> _TEXT SEGMENT_:
───

This song wasn't an early favorite for me, but it's grown on me. The album needed a track JUST LIKE THIS to really put a Beach Boys stamp on the disc. It's got the ocean imagery, it's got the Mike Love vocal, it's got the "stereotypical" Beach Boys sound that seasoned their recordings from "MIU" onward (and really rose to the foreground on "The Beach Boys," "Still Cruisin'" and "Summer in Paradise." To exclude the song and the style it exhibits would have been dishonest, as that sound IS a part of the band's legacy ... and the track is a nice one, to boot.

Beaches in Mind (2:38)

This song took the longest to grow on me, and I'm still not a huge fan of it ... BUT ... This song gets stuck in your head. I've found myself singing the chorus while driving, and the singing here (as throughout the album) is insistent and sounds totally genuine. The lyrics would be corny (as would the use of "beaches"), except the delivery sounds so sincere, so honest.

───

> _REQUESTS_:
1. Swap "ocean" for "surf" in the passage of the album review starting with "This song wasn't" and going on through "one, to boot.".
2. What running time does the album review list for "Beaches in Mind"?
The entries after this point are standalone material with no connection to the album review.

───

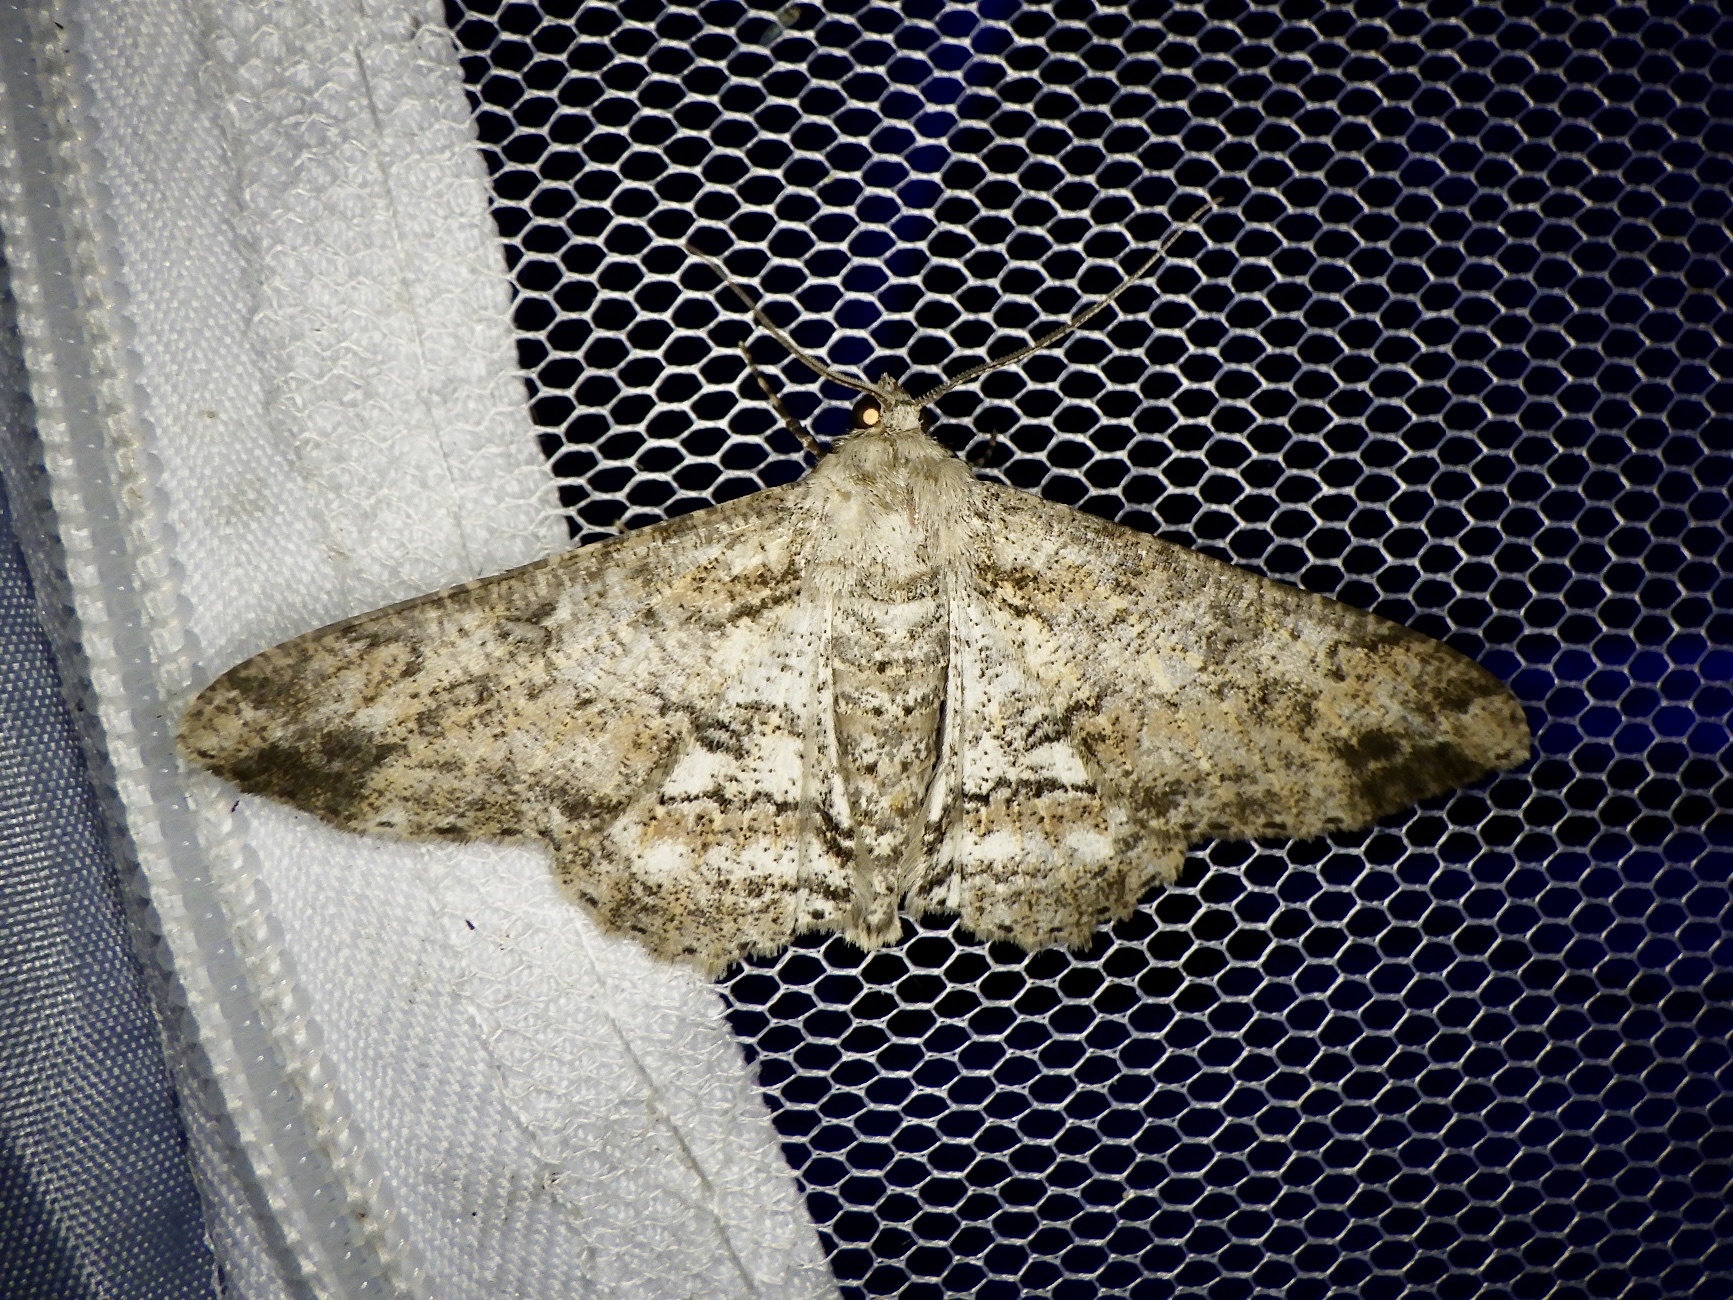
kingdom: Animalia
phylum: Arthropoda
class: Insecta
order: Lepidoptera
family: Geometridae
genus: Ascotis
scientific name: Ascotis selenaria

───

> _WORKED SOLUTIONS_:
1.
This song wasn't an early favorite for me, but it's grown on me. The album needed a track JUST LIKE THIS to really put a Beach Boys stamp on the disc. It's got the surf imagery, it's got the Mike Love vocal, it's got the "stereotypical" Beach Boys sound that seasoned their recordings from "MIU" onward (and really rose to the foreground on "The Beach Boys," "Still Cruisin'" and "Summer in Paradise." To exclude the song and the style it exhibits would have been dishonest, as that sound IS a part of the band's legacy ... and the track is a nice one, to boot.

2. 2:38